• DIRECTIONS FOR THIS TASK:
In the entries below, every line with the string "will" is to be reported.
# # #
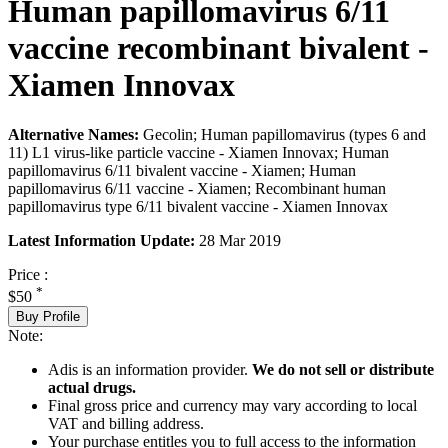
Human papillomavirus 6/11
vaccine recombinant bivalent -
Xiamen Innovax
Alternative Names:
Gecolin; Human papillomavirus (types 6 and
11) L1 virus-like particle vaccine - Xiamen Innovax; Human
papillomavirus 6/11 bivalent vaccine - Xiamen; Human
papillomavirus 6/11 vaccine - Xiamen; Recombinant human
papillomavirus type 6/11 bivalent vaccine - Xiamen Innovax
Latest Information Update:
28 Mar 2019
Price :
*
$50
Buy Profile
Note:
Adis is an information provider.
We do not sell or distribute
actual drugs.
Final gross price and currency may vary according to local
VAT and billing address.
Your purchase entitles you to full access to the information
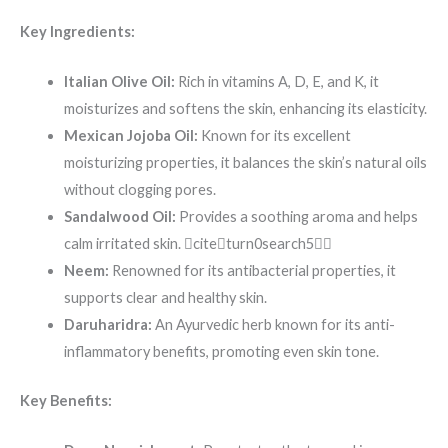
Key Ingredients:
Italian Olive Oil:
Rich in vitamins A, D, E, and K, it
moisturizes and softens the skin, enhancing its elasticity.
Mexican Jojoba Oil:
Known for its excellent
moisturizing properties, it balances the skin’s natural oils
without clogging pores.
Sandalwood Oil:
Provides a soothing aroma and helps
calm irritated skin. citeturn0search5
Neem:
Renowned for its antibacterial properties, it
supports clear and healthy skin.
Daruharidra:
An Ayurvedic herb known for its anti-
inflammatory benefits, promoting even skin tone.
Key Benefits:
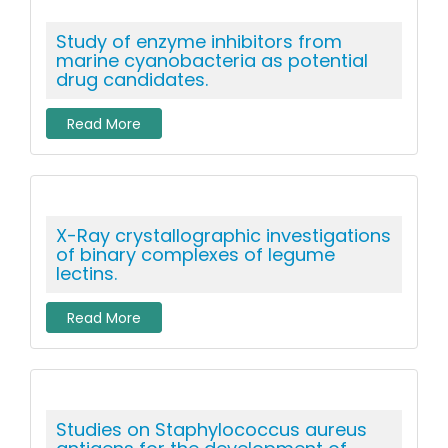
Study of enzyme inhibitors from
marine cyanobacteria as potential
drug candidates.
Read More
X-Ray crystallographic investigations
of binary complexes of legume
lectins.
Read More
Studies on Staphylococcus aureus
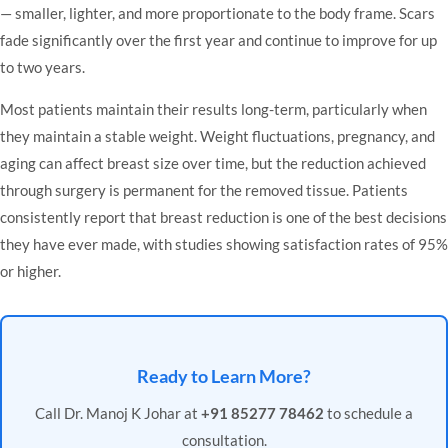
— smaller, lighter, and more proportionate to the body frame. Scars
fade significantly over the first year and continue to improve for up
to two years.
Most patients maintain their results long-term, particularly when
they maintain a stable weight. Weight fluctuations, pregnancy, and
aging can affect breast size over time, but the reduction achieved
through surgery is permanent for the removed tissue. Patients
consistently report that breast reduction is one of the best decisions
they have ever made, with studies showing satisfaction rates of 95%
or higher.
Ready to Learn More?
Call Dr. Manoj K Johar at
+91 85277 78462
to schedule a
consultation.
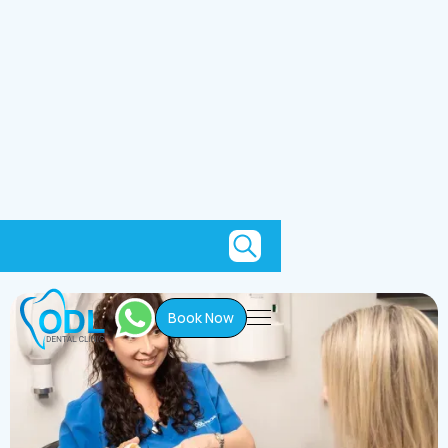
Current Patients
Book Now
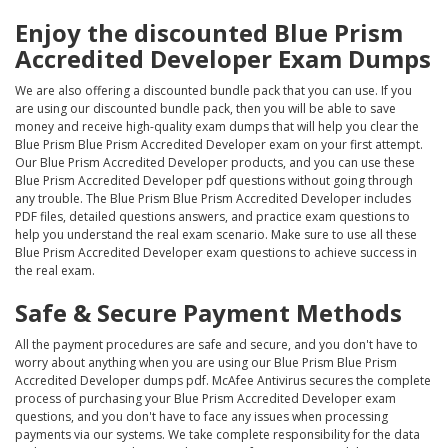
Enjoy the discounted Blue Prism
Accredited Developer Exam Dumps
We are also offering a discounted bundle pack that you can use. If you
are using our discounted bundle pack, then you will be able to save
money and receive high-quality exam dumps that will help you clear the
Blue Prism Blue Prism Accredited Developer exam on your first attempt.
Our Blue Prism Accredited Developer products, and you can use these
Blue Prism Accredited Developer pdf questions without going through
any trouble. The Blue Prism Blue Prism Accredited Developer includes
PDF files, detailed questions answers, and practice exam questions to
help you understand the real exam scenario. Make sure to use all these
Blue Prism Accredited Developer exam questions to achieve success in
the real exam.
Safe & Secure Payment Methods
All the payment procedures are safe and secure, and you don't have to
worry about anything when you are using our Blue Prism Blue Prism
Accredited Developer dumps pdf. McAfee Antivirus secures the complete
process of purchasing your Blue Prism Accredited Developer exam
questions, and you don't have to face any issues when processing
payments via our systems. We take complete responsibility for the data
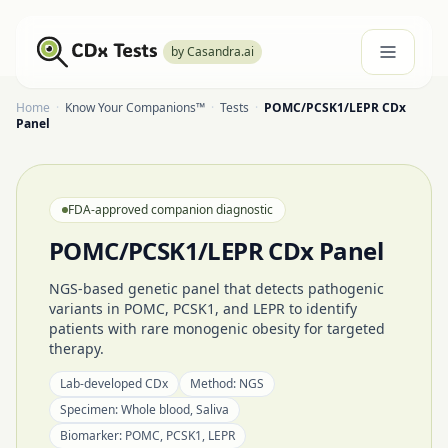
by Casandra.ai
Home
·
Know Your Companions™
·
Tests
·
POMC/PCSK1/LEPR CDx
Panel
FDA-approved companion diagnostic
POMC/PCSK1/LEPR CDx Panel
NGS-based genetic panel that detects pathogenic
variants in POMC, PCSK1, and LEPR to identify
patients with rare monogenic obesity for targeted
therapy.
Lab-developed CDx
Method:
NGS
Specimen:
Whole blood, Saliva
Biomarker:
POMC, PCSK1, LEPR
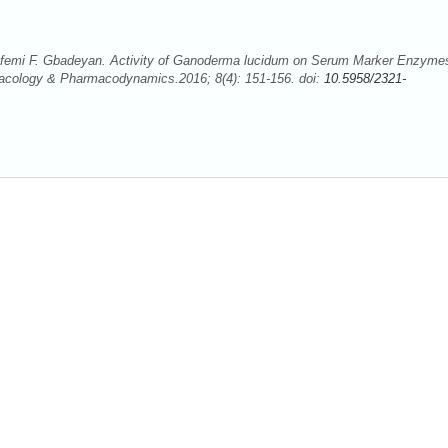
femi F. Gbadeyan. Activity of Ganoderma lucidum on Serum Marker Enzymes
rmacology & Pharmacodynamics.2016; 8(4): 151-156. doi:
10.5958/2321-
# # #
• TASK RESPONSE:
are using our discounted bundle pack, then you will be able to save
money and receive high-quality exam dumps that will help you clear the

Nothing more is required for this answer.